===== Provided entries =====
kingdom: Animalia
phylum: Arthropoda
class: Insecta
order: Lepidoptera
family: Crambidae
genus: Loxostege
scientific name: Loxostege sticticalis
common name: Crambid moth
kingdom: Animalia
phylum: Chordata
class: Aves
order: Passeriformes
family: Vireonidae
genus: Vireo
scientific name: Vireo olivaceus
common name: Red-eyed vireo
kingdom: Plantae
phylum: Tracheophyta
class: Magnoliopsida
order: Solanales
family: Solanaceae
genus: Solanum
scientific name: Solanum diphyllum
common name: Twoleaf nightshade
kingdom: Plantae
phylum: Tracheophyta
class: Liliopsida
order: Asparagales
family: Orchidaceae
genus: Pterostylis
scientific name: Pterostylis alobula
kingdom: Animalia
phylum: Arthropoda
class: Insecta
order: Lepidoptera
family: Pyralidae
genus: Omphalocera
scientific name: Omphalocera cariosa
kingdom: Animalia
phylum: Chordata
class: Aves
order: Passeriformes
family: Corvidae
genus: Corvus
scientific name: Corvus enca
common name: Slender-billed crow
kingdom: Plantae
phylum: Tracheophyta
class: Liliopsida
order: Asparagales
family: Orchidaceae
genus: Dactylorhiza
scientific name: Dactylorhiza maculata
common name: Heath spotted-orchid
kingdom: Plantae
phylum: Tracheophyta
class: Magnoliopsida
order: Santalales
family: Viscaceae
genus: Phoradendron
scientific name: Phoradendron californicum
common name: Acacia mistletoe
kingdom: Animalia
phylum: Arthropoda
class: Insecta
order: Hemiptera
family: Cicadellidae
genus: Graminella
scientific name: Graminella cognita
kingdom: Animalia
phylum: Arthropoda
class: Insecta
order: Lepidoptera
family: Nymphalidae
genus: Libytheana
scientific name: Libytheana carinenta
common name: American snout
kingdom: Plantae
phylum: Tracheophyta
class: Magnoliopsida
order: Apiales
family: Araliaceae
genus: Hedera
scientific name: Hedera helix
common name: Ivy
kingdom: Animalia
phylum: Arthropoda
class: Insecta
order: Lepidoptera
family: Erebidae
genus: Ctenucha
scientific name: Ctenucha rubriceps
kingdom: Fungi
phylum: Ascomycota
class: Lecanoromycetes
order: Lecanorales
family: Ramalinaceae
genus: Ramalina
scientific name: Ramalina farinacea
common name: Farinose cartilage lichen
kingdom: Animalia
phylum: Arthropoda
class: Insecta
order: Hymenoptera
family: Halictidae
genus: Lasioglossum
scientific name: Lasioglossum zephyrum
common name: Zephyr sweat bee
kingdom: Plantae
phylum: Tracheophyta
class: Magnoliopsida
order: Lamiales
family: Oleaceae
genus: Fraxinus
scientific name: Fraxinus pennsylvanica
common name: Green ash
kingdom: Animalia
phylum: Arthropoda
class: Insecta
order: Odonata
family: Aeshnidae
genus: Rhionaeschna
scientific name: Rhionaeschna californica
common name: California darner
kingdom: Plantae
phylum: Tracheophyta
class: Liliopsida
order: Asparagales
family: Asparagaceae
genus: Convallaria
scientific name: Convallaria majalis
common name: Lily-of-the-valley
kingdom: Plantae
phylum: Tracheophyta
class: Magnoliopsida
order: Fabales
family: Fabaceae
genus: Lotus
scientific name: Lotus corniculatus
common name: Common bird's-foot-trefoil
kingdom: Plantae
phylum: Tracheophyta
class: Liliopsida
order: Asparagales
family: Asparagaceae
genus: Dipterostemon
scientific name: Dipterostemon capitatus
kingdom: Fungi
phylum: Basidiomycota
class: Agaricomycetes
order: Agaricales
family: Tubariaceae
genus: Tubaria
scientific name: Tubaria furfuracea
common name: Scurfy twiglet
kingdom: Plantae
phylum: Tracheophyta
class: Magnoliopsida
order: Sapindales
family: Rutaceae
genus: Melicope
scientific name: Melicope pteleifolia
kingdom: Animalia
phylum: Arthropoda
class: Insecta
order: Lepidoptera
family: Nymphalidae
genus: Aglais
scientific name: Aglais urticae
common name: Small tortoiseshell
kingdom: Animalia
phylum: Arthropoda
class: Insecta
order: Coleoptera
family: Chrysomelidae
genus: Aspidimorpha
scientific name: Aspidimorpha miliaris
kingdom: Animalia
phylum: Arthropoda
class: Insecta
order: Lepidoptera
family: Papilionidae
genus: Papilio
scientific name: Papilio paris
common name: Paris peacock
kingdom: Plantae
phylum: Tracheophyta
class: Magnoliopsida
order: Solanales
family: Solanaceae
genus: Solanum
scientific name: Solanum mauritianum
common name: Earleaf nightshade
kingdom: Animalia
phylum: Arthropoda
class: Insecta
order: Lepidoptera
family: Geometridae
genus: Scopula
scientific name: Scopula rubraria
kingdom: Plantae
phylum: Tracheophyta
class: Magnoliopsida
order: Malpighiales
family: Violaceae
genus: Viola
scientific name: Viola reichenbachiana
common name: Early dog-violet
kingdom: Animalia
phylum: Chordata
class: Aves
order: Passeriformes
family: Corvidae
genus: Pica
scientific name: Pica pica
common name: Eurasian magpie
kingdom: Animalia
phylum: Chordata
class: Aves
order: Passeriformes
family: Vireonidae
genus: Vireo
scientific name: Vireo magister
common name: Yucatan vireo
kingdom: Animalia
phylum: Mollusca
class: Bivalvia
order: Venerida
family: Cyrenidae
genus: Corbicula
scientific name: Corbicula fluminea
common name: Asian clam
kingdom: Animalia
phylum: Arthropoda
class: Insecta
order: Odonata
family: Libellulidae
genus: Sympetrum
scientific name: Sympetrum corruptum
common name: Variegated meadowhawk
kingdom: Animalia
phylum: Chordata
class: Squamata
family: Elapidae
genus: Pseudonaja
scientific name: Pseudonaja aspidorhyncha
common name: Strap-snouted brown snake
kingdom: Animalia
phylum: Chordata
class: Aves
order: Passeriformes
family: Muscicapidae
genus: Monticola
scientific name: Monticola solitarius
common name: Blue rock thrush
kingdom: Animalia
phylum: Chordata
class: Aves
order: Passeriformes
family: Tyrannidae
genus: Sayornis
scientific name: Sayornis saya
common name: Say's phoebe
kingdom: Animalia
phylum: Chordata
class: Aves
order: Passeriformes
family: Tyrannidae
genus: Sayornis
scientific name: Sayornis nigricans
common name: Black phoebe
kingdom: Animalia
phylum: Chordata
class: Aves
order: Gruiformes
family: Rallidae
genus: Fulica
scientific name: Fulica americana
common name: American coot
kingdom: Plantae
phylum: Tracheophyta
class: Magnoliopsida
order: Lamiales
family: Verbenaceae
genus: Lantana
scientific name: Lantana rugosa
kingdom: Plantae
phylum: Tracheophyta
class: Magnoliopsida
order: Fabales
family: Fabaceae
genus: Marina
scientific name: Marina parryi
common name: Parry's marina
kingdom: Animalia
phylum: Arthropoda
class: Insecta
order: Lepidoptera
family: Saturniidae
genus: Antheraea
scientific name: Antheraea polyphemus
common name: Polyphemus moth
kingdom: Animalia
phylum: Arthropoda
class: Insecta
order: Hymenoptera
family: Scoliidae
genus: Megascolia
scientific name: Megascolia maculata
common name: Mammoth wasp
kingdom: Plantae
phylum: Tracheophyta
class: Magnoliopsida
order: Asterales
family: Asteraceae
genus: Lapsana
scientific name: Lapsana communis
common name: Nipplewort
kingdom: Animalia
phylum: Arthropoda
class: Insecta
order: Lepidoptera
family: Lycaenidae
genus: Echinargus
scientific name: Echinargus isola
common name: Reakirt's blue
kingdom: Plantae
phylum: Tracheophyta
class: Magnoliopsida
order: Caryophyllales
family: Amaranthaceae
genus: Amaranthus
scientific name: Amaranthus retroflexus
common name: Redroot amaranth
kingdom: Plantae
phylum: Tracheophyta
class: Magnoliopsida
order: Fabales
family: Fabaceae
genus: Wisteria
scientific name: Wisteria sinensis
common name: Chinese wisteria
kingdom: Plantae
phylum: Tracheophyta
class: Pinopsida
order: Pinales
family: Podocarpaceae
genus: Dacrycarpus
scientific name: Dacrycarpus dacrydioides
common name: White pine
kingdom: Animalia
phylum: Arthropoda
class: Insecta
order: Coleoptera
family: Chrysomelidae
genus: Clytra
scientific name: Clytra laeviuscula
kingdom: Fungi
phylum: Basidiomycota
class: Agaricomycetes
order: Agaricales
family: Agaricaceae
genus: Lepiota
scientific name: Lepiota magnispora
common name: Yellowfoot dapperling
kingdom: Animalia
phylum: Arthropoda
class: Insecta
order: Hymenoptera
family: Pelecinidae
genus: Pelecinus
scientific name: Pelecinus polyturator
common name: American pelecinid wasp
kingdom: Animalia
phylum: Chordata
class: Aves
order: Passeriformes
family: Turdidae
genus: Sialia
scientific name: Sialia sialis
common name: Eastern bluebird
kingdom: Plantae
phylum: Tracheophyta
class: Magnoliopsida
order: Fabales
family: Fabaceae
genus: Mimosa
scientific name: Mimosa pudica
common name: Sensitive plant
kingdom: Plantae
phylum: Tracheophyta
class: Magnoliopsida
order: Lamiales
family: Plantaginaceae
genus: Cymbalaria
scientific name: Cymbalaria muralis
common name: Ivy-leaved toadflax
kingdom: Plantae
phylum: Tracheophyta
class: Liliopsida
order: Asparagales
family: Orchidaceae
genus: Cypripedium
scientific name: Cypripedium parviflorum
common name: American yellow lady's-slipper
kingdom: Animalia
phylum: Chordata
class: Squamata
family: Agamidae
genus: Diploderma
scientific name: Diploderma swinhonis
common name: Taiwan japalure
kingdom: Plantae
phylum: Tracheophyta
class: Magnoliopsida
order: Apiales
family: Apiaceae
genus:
=====
### Exercise details
Can you retype, without any changes, the lines from the line containing "common name: Early dog-violet" to the line containing "scientific name: Corbicula fluminea", with both of those lines included and nothing else?

### Result
common name: Early dog-violet
kingdom: Animalia
phylum: Chordata
class: Aves
order: Passeriformes
family: Corvidae
genus: Pica
scientific name: Pica pica
common name: Eurasian magpie
kingdom: Animalia
phylum: Chordata
class: Aves
order: Passeriformes
family: Vireonidae
genus: Vireo
scientific name: Vireo magister
common name: Yucatan vireo
kingdom: Animalia
phylum: Mollusca
class: Bivalvia
order: Venerida
family: Cyrenidae
genus: Corbicula
scientific name: Corbicula fluminea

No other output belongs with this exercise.